Multiple myeloma is a type of cancer. Cancer is a group of many related diseases. Myeloma is a cancer that starts in plasma cells, a type of white blood cell. It's the most common type of plasma cell cancer.
Normal blood cells
Most blood cells develop from cells in the bone marrow called stem cells. Bone marrow is the soft material in the center of most bones.
Stem cells mature into different types of blood cells. Each type has a special job:
- White blood cells help fight infection. There are several types of white blood cells.
- Red blood cells carry oxygen to tissues throughout the body.
- Platelets help form blood clots that control bleeding.
Plasma cells are white blood cells that make antibodies. Antibodies are part of the immune system.
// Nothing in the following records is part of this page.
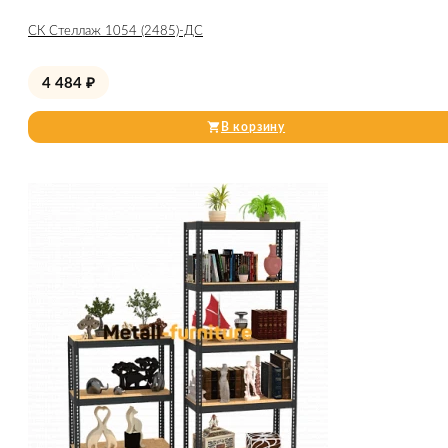
СК Стеллаж 1054 (2485)-ДС
4 484
₽
В корзину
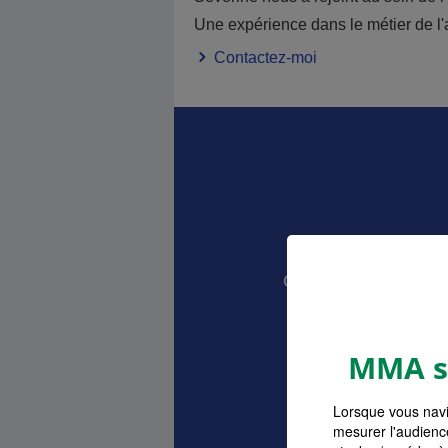
Une expérience dans le métier de l
Contactez-moi
Devis As
Comparez et choisis
vos 
MMA s'
Lorsque vous navi
mesurer l'audienc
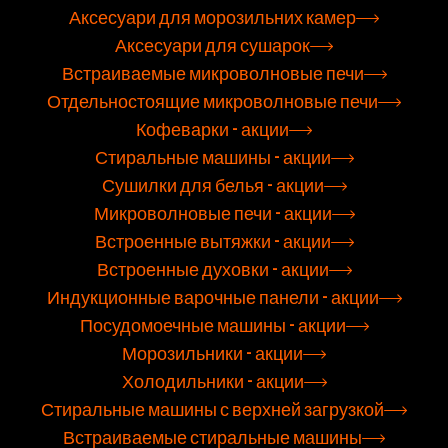
Аксесуари для морозильних камер
Аксесуари для сушарок
Встраиваемые микроволновые печи
Отдельностоящие микроволновые печи
Кофеварки - акции
Стиральные машины - акции
Сушилки для белья - акции
Микроволновые печи - акции
Встроенные вытяжки - акции
Встроенные духовки - акции
Индукционные варочные панели - акции
Посудомоечные машины - акции
Морозильники - акции
Холодильники - акции
Стиральные машины с верхней загрузкой
Встраиваемые стиральные машины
They work with other parts of the immune system to help protect the body from germs and other harmful substances. Each type of plasma cell makes a different antibody.
Myeloma, like other cancers, begins in cells. In cancer, new cells form when the body doesn't need them, and old or damaged cells don't die when they should. These extra cells can form a mass of tissue called a growth or tumor.
Myeloma begins when a plasma cell becomes abnormal. The abnormal cell divides to make copies of itself. The new cells divide again and again, making more and more abnormal cells. These abnormal plasma cells are called myeloma cells.
In time, myeloma cells collect in the bone marrow. They may damage the solid part of the bone. When myeloma cells collect in several of your bones, the disease is called "multiple myeloma." This disease may also harm other tissues and organs, such as the kidneys.
Myeloma cells make antibodies called M proteins and other proteins. These proteins can collect in the blood, urine, and organs.